**CHECK YOUR UNDERSTANDING:**
A – Summarize the forum thread on memory-layout conformances in three sentences.
B – Reproduce the forum thread on memory-layout conformances from "I think the" up to and including "the elements conform.".
SOURCE PASSAGE Start Marker
It then proposes that Int, UInt, Duration, ObjectIdentifier and various Range and Pointer types and even CollectionOfOne should conform to one or both of these protocols.
I think that that's equivalent to defining that the memory layouts of these types are guaranteed to be stable across compiler and library versions, because the proposal cannot exercise any control over how people use these conformances, and they will be used for persistent serialization.
I also think that it's a mistake to define conformances to these protocols for types which differ between architectures (Int, ObjectIdentifier, Pointers), for the same reason; it's a footgun for developers and a constraint on the future evolution of the language.
I think the list of conforming types should be limited to built-in integers, floating point types, inline arrays (and ideally tuples, simd vectors and PoD structs) where the elements conform.
The types we are proposing conformances for all have an @frozen layout, and all have the characteristic that they either have a single stored property, or all their stored properties are of the same type. In earlier proposals (SE-0333, SE-0349, SE-370, and SE-0107,) we established some rules for layout that codify the ways in which such types are compatible with each other. For any type T and a struct defined as struct Wrapper { var wrapped: T } , there is a layout equivalence between the two when Wrapper is frozen. Similarly, any struct that contains many stored Ts is layout-compatible with a homogenous tuple of the same number of T instances.
In other words, this proposal constrains nothing that hasn't already been constrained. For example, CollectionOfOne is defined exactly as Wrapper above, with protocol conformances layered on top. CollectionOfOne<Int> has the same layout as Int, Range<Int> has the same layout as [2 of Int]. Where possible, layout constraints such as BitwiseCopyable and ConvertibleToBytes should follow layout equivalence.
As for pointer-sized types such as Int and UnsafePointer, whether their conformances could be misused is beyond the scope of this proposal. We merely are trying to codify when transiting to and from untyped memory is or isn't safe. If it is safe to load or store both Int32 and Int64, then it is safe to load or store Int as well.
Off-topic, but this is news to me. Do you have a reference for it?
I searched for the word “struct” in all three SE proposals that you linked, and I did not find any mention of such a layout guarantee.
My recollection from discussions on this forum is that the recommendation has consistently been to define a struct with a single stored property of homogeneous-tuple type.
If that is no longer the case, I’d be delighted to learn about it!
I thought that was stated in SE-0333, but we must have taken that item out from the final version. It is rather implied by the documentation of withMemoryRebound (e.g. the second note here.) In any event, this is true of @frozen aggregates, which I was talking about above. The layout of those being frozen, it is rather likely to remain so. Wrapping a single tuple (or a single InlineArray) remains the most prudent way to achieve the effect, though.
SOURCE PASSAGE End Marker
DATA UNDER STUDY Start Marker
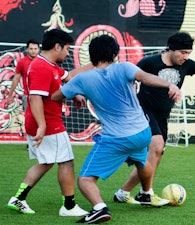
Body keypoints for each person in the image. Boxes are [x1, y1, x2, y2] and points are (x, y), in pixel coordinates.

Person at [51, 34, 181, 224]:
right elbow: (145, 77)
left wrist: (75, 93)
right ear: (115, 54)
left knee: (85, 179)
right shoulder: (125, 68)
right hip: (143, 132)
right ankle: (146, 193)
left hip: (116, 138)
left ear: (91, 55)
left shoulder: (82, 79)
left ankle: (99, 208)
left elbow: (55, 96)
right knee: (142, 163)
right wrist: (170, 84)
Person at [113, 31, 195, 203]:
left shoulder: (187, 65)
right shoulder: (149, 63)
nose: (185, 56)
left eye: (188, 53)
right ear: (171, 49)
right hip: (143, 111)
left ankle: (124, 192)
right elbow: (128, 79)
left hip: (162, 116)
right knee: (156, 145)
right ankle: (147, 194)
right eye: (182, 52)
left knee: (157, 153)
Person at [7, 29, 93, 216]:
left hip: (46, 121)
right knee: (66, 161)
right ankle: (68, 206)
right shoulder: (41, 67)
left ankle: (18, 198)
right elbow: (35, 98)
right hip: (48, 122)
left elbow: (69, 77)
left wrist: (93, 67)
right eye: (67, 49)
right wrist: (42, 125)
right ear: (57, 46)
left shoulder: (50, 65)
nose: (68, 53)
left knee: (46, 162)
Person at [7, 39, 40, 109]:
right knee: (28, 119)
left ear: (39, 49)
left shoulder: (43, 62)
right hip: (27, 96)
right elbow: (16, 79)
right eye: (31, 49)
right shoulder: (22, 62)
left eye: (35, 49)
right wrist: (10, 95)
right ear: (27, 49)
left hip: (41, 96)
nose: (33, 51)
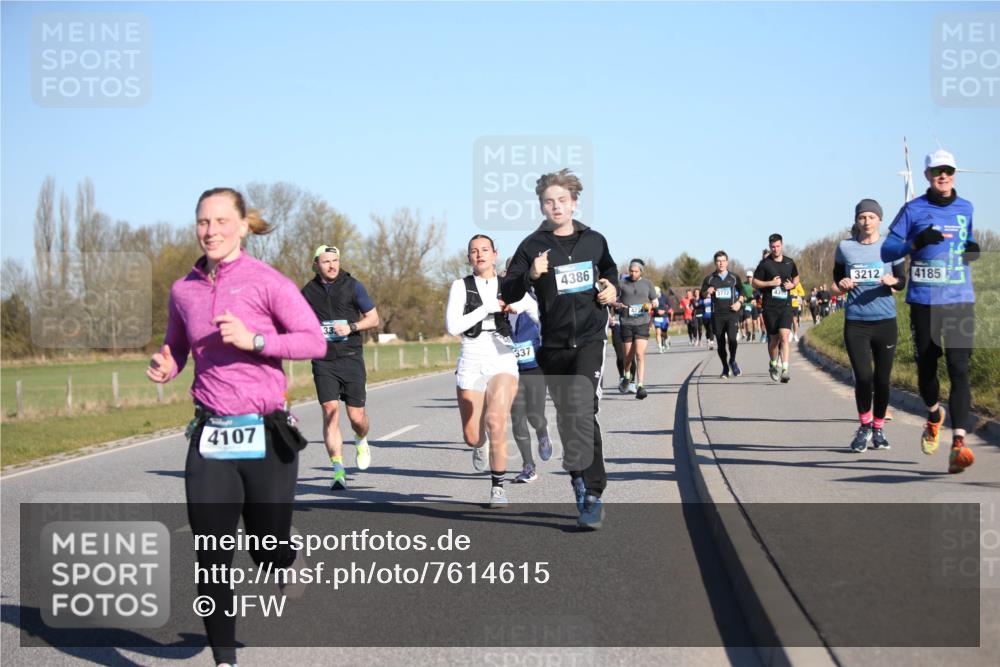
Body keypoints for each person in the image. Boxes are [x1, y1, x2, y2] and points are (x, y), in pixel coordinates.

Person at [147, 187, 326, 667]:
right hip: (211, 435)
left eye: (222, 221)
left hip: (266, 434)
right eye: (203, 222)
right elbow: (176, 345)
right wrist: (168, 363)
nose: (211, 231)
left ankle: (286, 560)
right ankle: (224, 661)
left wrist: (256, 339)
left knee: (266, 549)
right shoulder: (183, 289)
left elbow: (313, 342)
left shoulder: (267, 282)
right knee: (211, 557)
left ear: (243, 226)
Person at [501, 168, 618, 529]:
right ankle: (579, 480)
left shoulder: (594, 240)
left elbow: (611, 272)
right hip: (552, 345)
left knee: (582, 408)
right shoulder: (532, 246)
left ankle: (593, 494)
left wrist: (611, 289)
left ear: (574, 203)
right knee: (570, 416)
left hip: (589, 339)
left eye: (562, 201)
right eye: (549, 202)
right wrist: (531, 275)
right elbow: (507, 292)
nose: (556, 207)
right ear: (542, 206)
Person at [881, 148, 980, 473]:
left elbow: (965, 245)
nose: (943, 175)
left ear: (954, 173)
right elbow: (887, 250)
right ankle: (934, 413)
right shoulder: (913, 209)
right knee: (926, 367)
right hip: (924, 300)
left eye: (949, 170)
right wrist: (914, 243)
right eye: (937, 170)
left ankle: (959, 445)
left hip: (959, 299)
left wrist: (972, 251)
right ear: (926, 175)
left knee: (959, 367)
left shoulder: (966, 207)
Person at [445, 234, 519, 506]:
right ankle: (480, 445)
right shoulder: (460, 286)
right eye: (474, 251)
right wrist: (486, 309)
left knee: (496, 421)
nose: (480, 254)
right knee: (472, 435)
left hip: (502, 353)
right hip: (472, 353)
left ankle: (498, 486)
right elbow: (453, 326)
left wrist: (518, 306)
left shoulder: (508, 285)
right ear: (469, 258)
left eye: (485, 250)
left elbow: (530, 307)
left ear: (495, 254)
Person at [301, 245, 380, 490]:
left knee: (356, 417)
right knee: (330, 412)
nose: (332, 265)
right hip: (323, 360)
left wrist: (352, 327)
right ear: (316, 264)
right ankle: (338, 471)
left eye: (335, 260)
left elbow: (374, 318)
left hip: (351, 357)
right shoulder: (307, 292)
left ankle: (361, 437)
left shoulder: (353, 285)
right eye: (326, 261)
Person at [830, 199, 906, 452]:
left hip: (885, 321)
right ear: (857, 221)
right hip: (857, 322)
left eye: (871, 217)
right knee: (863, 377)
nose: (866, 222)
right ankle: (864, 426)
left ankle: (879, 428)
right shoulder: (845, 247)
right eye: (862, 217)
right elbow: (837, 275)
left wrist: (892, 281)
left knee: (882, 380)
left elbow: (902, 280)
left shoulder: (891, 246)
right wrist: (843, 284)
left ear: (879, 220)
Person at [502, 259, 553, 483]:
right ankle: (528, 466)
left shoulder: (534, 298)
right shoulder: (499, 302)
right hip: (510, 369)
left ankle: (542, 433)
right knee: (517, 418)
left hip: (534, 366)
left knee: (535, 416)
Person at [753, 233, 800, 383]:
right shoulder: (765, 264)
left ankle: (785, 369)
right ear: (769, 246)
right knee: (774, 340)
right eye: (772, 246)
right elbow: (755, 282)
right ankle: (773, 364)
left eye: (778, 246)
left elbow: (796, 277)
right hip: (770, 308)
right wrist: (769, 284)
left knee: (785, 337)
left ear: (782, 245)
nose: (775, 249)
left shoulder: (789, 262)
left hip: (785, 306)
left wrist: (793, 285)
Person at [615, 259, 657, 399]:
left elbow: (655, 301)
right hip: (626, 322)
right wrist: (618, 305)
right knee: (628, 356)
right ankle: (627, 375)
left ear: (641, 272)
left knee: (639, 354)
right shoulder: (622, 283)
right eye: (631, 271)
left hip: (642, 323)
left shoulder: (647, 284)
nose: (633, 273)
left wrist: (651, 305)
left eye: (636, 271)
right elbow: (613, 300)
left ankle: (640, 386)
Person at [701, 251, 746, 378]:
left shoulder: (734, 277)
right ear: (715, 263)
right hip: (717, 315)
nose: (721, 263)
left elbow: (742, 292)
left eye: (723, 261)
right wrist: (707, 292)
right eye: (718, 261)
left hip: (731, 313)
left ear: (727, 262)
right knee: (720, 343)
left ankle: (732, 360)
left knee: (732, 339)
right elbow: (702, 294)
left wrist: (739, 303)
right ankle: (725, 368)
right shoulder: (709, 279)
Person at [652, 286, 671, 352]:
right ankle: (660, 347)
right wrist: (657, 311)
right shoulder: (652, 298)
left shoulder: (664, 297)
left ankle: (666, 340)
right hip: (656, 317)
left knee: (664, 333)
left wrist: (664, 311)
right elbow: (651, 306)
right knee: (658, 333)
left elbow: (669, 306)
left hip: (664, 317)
DATA UNDER STUDY End Marker
DATA UNDER STUDY Start Marker
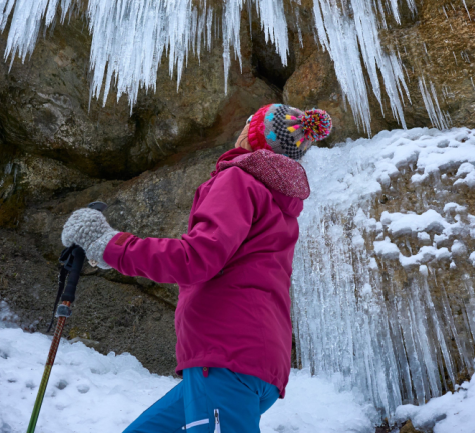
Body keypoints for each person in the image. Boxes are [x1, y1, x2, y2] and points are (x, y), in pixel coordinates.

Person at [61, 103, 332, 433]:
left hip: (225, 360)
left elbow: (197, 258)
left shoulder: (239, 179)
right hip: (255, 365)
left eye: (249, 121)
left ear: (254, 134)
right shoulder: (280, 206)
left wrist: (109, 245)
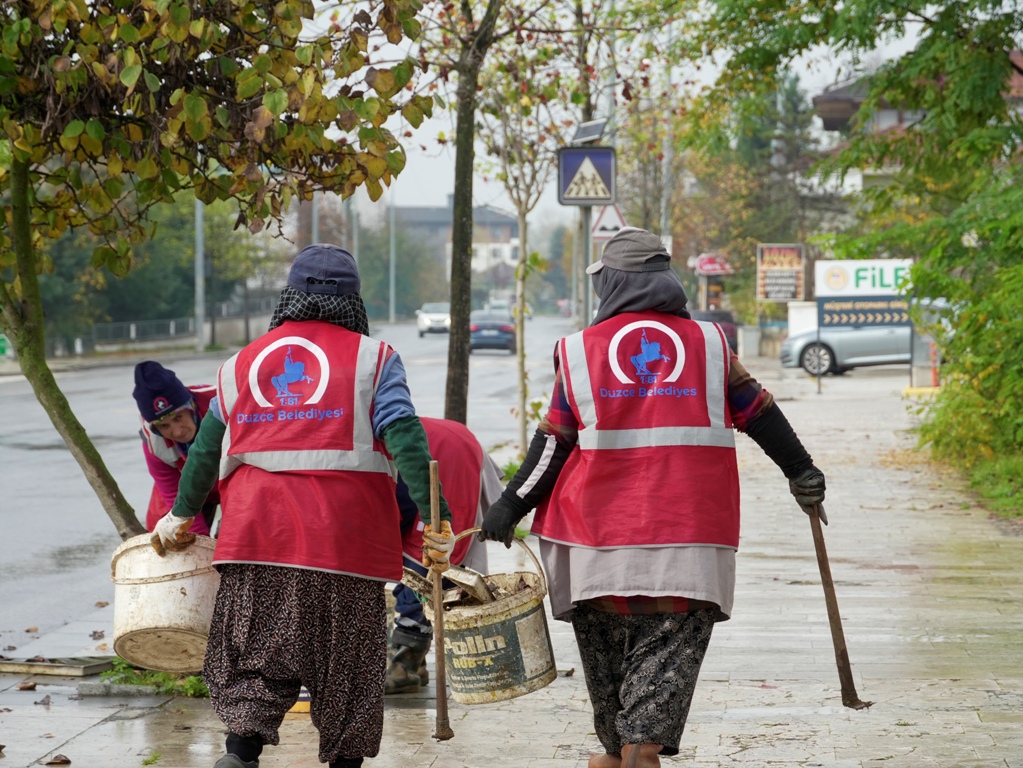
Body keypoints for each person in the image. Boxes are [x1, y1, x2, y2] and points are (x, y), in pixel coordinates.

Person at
DATA UNDER STUDY End Marker
**TASK RESULTS:**
A – A commenter argues that making types such as Int, ObjectIdentifier, Range and pointer types, and CollectionOfOne conform to the proposed protocols would effectively guarantee stable memory layouts. The commenter also calls such conformances for architecture-dependent types a footgun, and proposes limiting conformance to built-in integers, floating-point types and inline arrays. A respondent replies that these types have @frozen layouts already constrained by layout rules from earlier proposals, and that possible misuse of pointer-sized conformances is beyond the proposal's scope; when asked for a reference, the respondent admits the layout statement may have been removed from SE-0333 but says wrapping a single tuple or InlineArray remains the most prudent approach.

B –
I think the list of conforming types should be limited to built-in integers, floating point types, inline arrays (and ideally tuples, simd vectors and PoD structs) where the elements conform.